▶ **EXERCISE DIRECTIONS**: List every variable that the abstract on predicting femoral anteversion, given below, names as measured in the study.

[PASSAGE — start]

Literature DB >> 36088332

Utility of anterior wall of greater trochanter in predicting femoral anteversion angle: a three-dimensional computed tomography-based simulation study.

Masahiro Suzuki1, Koichi Kinoshita1, Tetsuya Sakamoto1, Hajime Seo1, Sakae Kinoshita1, Ichiro Yoshimura1, Takuaki Yamamoto2.   

Abstract

BACKGROUND: The femoral anteversion angle is an important factor in performing surgery in the proximal part of the femur. Predicting the femoral anteversion angle based on the morphology of the proximal femur is clinically useful. The purpose of this study was to investigate whether an anatomical landmark can be used to predict the femoral anteversion angle intraoperatively.
MATERIALS AND METHODS: We analysed CT data obtained from 100 hips in 69 patients with osteonecrosis of the femoral head with no more than 2 mm collapse and no evidence of osteoarthritic changes. The measured variables were the femoral anteversion angle, the femoral neck-shaft angle, and the AW angle (defined as the angle between the femoral shaft axis and the tangential line of the anterior wall of the greater trochanter). The correlations between variables were also investigated. Multiple regression analysis by the forced input method was performed for the degree of femoral anteversion angle, using sex and the AW angle as explanatory variables.

[PASSAGE — finish]
[INFORMATION GIVEN — start]

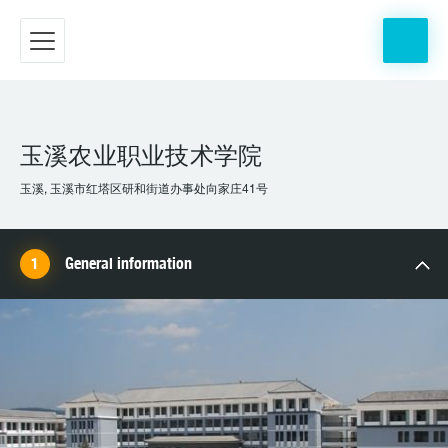
玉溪农业职业技术学院
玉溪, 玉溪市红塔区研和街道办事处向家庄41号
General information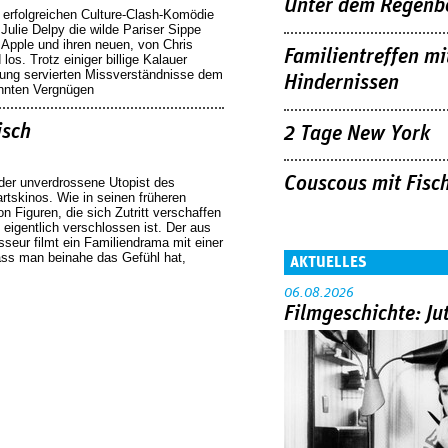
Unter dem Regenb
r erfolgreichen Culture-Clash-Komödie
 Julie Delpy die wilde Pariser Sippe
 Apple und ihren neuen, von Chris
Familientreffen mi
os. Trotz einiger billige Kalauer
wung servierten Missverständnisse dem
Hindernissen
nnten Vergnügen
isch
2 Tage New York
Couscous mit Fisc
 der unverdrossene Utopist des
tskinos. Wie in seinen früheren
on Figuren, die sich Zutritt verschaffen
n eigentlich verschlossen ist. Der aus
eur filmt ein Familiendrama mit einer
dass man beinahe das Gefühl hat,
AKTUELLES
06.08.2026
Filmgeschichte: Ju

[INFORMATION GIVEN — finish]

▶ **YOUR RESPONSE**:
- The femoral anteversion angle
- The femoral neck-shaft angle
- The AW angle